What this exercise asks:
1 - Answer these from the plagiarism post:
(a) Whom does the writer side with, as against Stephan Botes?
(b) Which Roman poet is named as an early user of the theft metaphor?
(c) What does the post say the student's crime is?
2 - Write down the part of the plagiarism post between "He would still" and "qualification by fraud.", inclusive.
3 - Extend the plagiarism post past its final sentence.

I'm delighted that Mike Reddy has made his views so clear - even Frank
Furedi couldn't misrepresent them as crassly as he did in his recent
THES article. But why does Phil Baty continue to treat Furedi as an
expert on plagiarism? Baty was at the JISC conference, and he knows the
names of dozens of real experts, unlike that ex-Marxist turned
reactionary who doesn't seem to have read anything on the subject (which
is at least one way of avoiding plagiarism). I hope Mike will agree
that, after students have been given extensive training, with plenty of
feedback, in how to conform to the rules of academic literacy, then
plagiairism should be treated as a criminal act in the rare cases of
those who persist.
I also agree with Christina Mainka, as against Stephan Botes, that it
isn't really relevant whether the plagiarism is intentional or not. An
analogy would be a club treasurer who didn’t know how to keep proper
accounts, and accidentally transferred funds into his private account.
He would still be culpable. At most one might say that deliberate,
blatant plagiarism should carry a heavier penalty.
It is also misleading of Stephan to use the metaphor of theft (though,
as he implies, the metaphor is as old as the concept of plagiarism
itself - at least as far back as the Roman poet Martial). A student
plagiarist doesn't deprive the author of anything (not even lost
royalties), and plagiarism is plagiarism whether or not property rights
or permissions are involved. The work may be out of copyright, or the
author (e.g. a fellow student) might have given permission. The crime is
that the student gains a marketable qualification by fraud.

Supplied information:
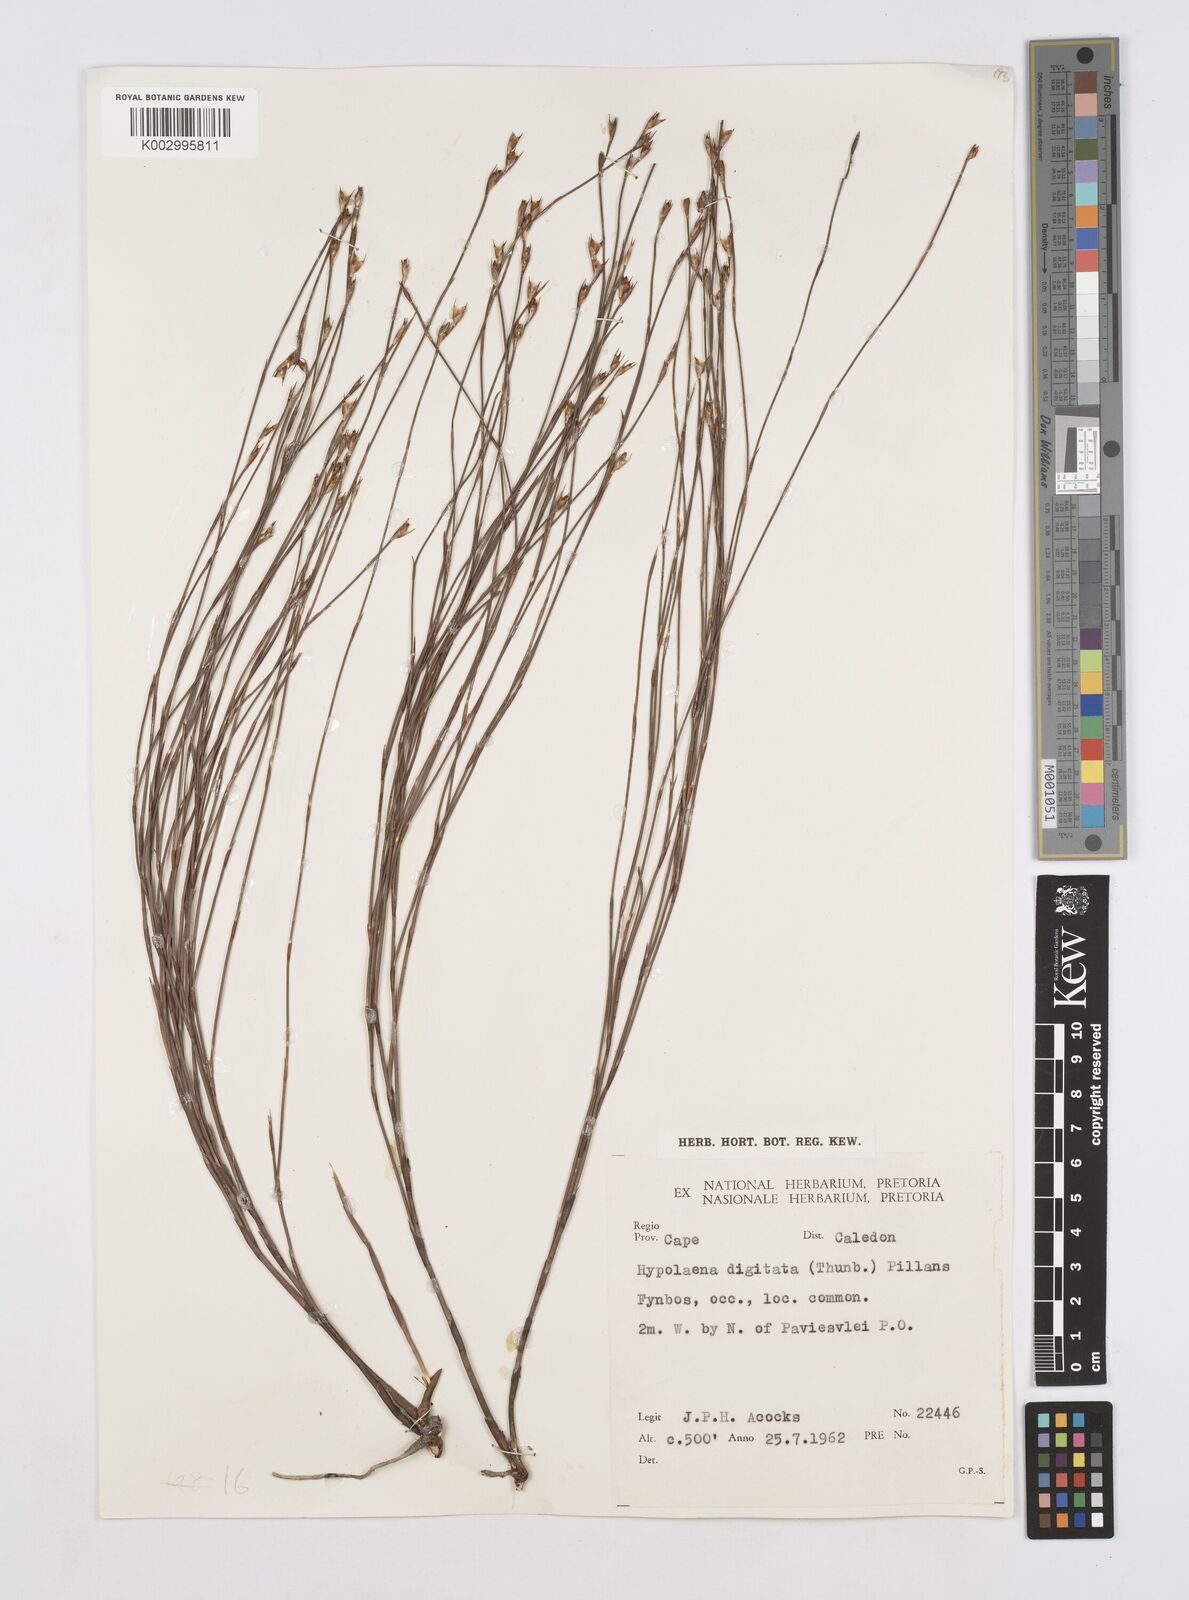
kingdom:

The results:
1 -
(a) Christina Mainka
(b) Martial
(c) The student gains a marketable qualification by fraud.

2 -
He would still be culpable. At most one might say that deliberate,
blatant plagiarism should carry a heavier penalty.
It is also misleading of Stephan to use the metaphor of theft (though,
as he implies, the metaphor is as old as the concept of plagiarism
itself - at least as far back as the Roman poet Martial). A student
plagiarist doesn't deprive the author of anything (not even lost
royalties), and plagiarism is plagiarism whether or not property rights
or permissions are involved. The work may be out of copyright, or the
author (e.g. a fellow student) might have given permission. The crime is
that the student gains a marketable qualification by fraud.

3 -
Robert Muller's question is a good one, and I am sure there are
disciplinary differences. For example, philosophers cite far less than
social scientists. Even within a single discipline, I defy anyone to
give a neat and workable definition of what counts as common knowledge,
since it is context-dependent. For example, I wouldn't normally expect a
student to give chapter and verse for the statement that Descartes was a
dualist. But if the student were writing an essay on whether or not
Descartes really was a dualist, then citations would be necessary. Of
course, making an unsupported claim in your own words is not the same
thing as plagiarism (expect in institutions which stupidly include ideas
in their definitions). Getting a feel for what can be taken as common
knowledge takes a long time, and lots of feedback from teachers. My
advice to students is: if in doubt, cite! (as Ciara Donnan says).
On the other hand, I don't agree with Ciara and Verity Brack on the Kent
case. The student concerned may have been taught to patchwrite while at
school. Whether or not he had read the rules on plagiarism in the
university handbook, the fact that he was getting good marks for
plagiarised work would reinforce his bad practice. It wouldn't take a
very clever lawyer to argue that his university teachers were
professionally negligent in failing to notice how he was putting his
essays together.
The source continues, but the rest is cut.